# Does PDC delivery make sense during the winter?



## 530i-2002 (Oct 8, 2007)

Picking my 135 mid-February, so assuming it takes 6 weeks or so to arrive, does it make sense to have it delivered to PDC in early April or end of March? Do they get much snow in SC?? Thanks.


----------



## dhstadt (Apr 14, 2008)

530i-2002 said:


> Picking my 135 mid-February, so assuming it takes 6 weeks or so to arrive, does it make sense to have it delivered to PDC in early April or end of March? Do they get much snow in SC?? Thanks.


With an average temp of 51 in March and 60 in April and an average annual snow fall of 2.8 inches I don't think snow will be much of a factor. There are hundreds of web sites with historical weather statistics.


----------



## The Other Tom (Sep 28, 2002)

530i-2002 said:


> Picking my 135 mid-February, so assuming it takes 6 weeks or so to arrive, does it make sense to have it delivered to PDC in early April or end of March? Do they get much snow in SC?? Thanks.


I assume you're doing ED ?
March usually is ok, but it's the early spring and weather can be changeable. However, when it snows, it usually doesn't last for more that a day.
I wouldn't hesitate to do PCD in March or April.


----------



## IrvRobinson (May 10, 2006)

I wouldn't hesitate to do it anytime of the year since you're there to learn driving skills under any conditions and its NYC (not your car ).


----------



## need4speed (May 26, 2006)

We normally get one winter event between mid December and mid March. Much more likely to get a cold rain. By April you are more apt to need your AC than snow tires. April weather is much nicer so shoot for that, but the odds of snow after mid March are very very low. Good Luck. N4S


----------



## GeorgeT (Jun 22, 2007)

I did the PDC in late February a couple of years ago and the temps were in the high 50's by mid-afternoon and it was great.

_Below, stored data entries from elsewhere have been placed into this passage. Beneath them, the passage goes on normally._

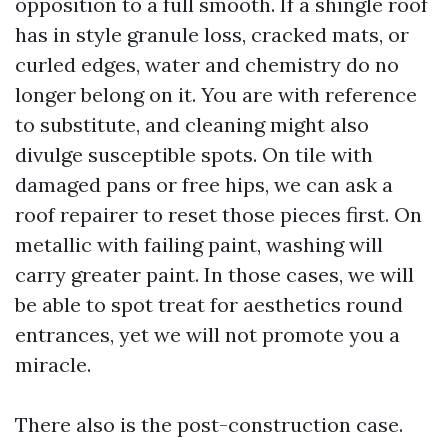
opposition to a full smooth. If a shingle roof
has in style granule loss, cracked mats, or
curled edges, water and chemistry do no
longer belong on it. You are with reference
to substitute, and cleaning might also
divulge susceptible spots. On tile with
damaged pans or free hips, we can ask a
roof repairer to reset those pieces first. On
metallic with failing paint, washing will
carry greater paint. In those cases, we will
be able to spot treat for aesthetics round
entrances, yet we will not promote you a
miracle.
There also is the post-construction case.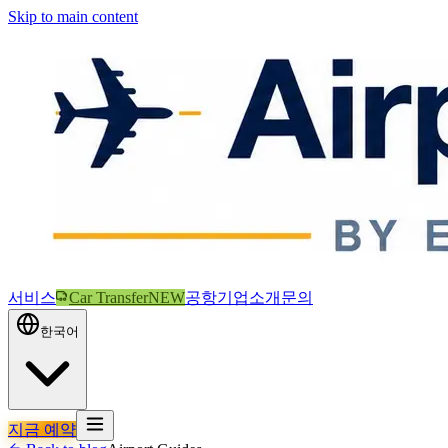
Skip to main content
서비스
Car Transfer
NEW
공항
기업
소개
문의
한국어
지금 예약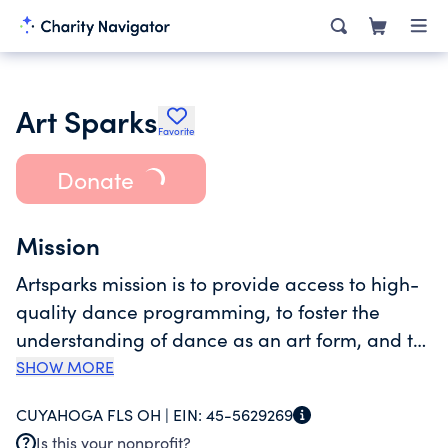
Art Sparks
Favorite
Donate
Mission
Artsparks mission is to provide access to high-
quality dance programming, to foster the
understanding of dance as an art form, and to
challenge students of all ages and abilities to
SHOW MORE
discover new heights of individual excellence
CUYAHOGA FLS OH |
EIN:
45-5629269
through attention and creativity.
Is this your nonprofit?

Not much snow at all in this area but when it does come, the population doesn't do well in it - it happens so infrequently, we just don't learn how to deal with it.


----------



## 530i-2002 (Oct 8, 2007)

Thanks all for the weather info. Can someone elaborate on the performance driving skills they have you working on at the center? I understand the class and actual track driving only takes a couple of hours... Thanks.


----------



## JimD1 (Jun 5, 2009)

You do three exercises. One is essentially a short, relatively low speed autocross. We did that first. They block off a portion of the Performance Center course and mark out what they want you to do with cones. Next we did an abs brake demonstration. You panic brake from 40, then 45, then 50. Again you have cones marking where your car is to be and the braking point. At the two higher speeds, you have to steer while braking. The last exercise is to demonstrate the stability control. We did it last. You go around a wet skidpad without the DSC and then with. Our instructors tried to get us to do 360s when the DSC was off. After lunch, you also got the opportunity for a hot lap. This is Donnie tossing a M3 around. Drifting corners, that kind of stuff. It was fun.

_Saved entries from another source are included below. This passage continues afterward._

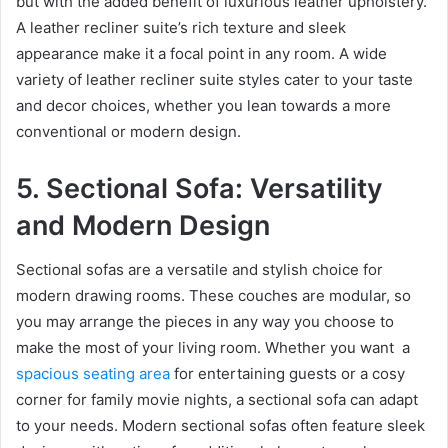
but with the added benefit of luxurious leather upholstery.
A leather recliner suite’s rich texture and sleek
appearance make it a focal point in any room. A wide
variety of leather recliner suite styles cater to your taste
and decor choices, whether you lean towards a more
conventional or modern design.
5. Sectional Sofa: Versatility
and Modern Design
Sectional sofas are a versatile and stylish choice for
modern drawing rooms. These couches are modular, so
you may arrange the pieces in any way you choose to
make the most of your living room. Whether you want a
spacious seating area
for entertaining guests or a cosy
corner for family movie nights, a sectional sofa can adapt
to your needs. Modern sectional sofas often feature sleek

You also go from the Performance Center in a X5 over to the museum and manufacturing facility for a tour. On the way back for lunch, we drove over an obstacle course in the X5.

If you have the chance, you will enjoy it. It is not a lot of instruction, not like taking a course there.

Jim


----------



## willwin2day (Apr 4, 2006)

There are sevral reasons I live here in the South. No snow and a milder climate are two of them!

C'mon on down!

Donnie Isley


----------



## 530i-2002 (Oct 8, 2007)

JimD1 said:


> You do three exercises. One is essentially a short, relatively low speed autocross. We did that first. They block off a portion of the Performance Center course and mark out what they want you to do with cones. Next we did an abs brake demonstration. You panic brake from 40, then 45, then 50. Again you have cones marking where your car is to be and the braking point. At the two higher speeds, you have to steer while braking. The last exercise is to demonstrate the stability control. We did it last. You go around a wet skidpad without the DSC and then with. Our instructors tried to get us to do 360s when the DSC was off. After lunch, you also got the opportunity for a hot lap. This is Donnie tossing a M3 around. Drifting corners, that kind of stuff. It was fun.
> 
> Jim


Sounds great, thanks for the information!


----------



## bp100tenex (Dec 12, 2008)

Picked up a car there last January. Nasty cold rainy morning... which just means more sliding on the autocross. It was a lot of fun. Don't be afraid of the weather. We have not had any real snow that lasts in a few years.


----------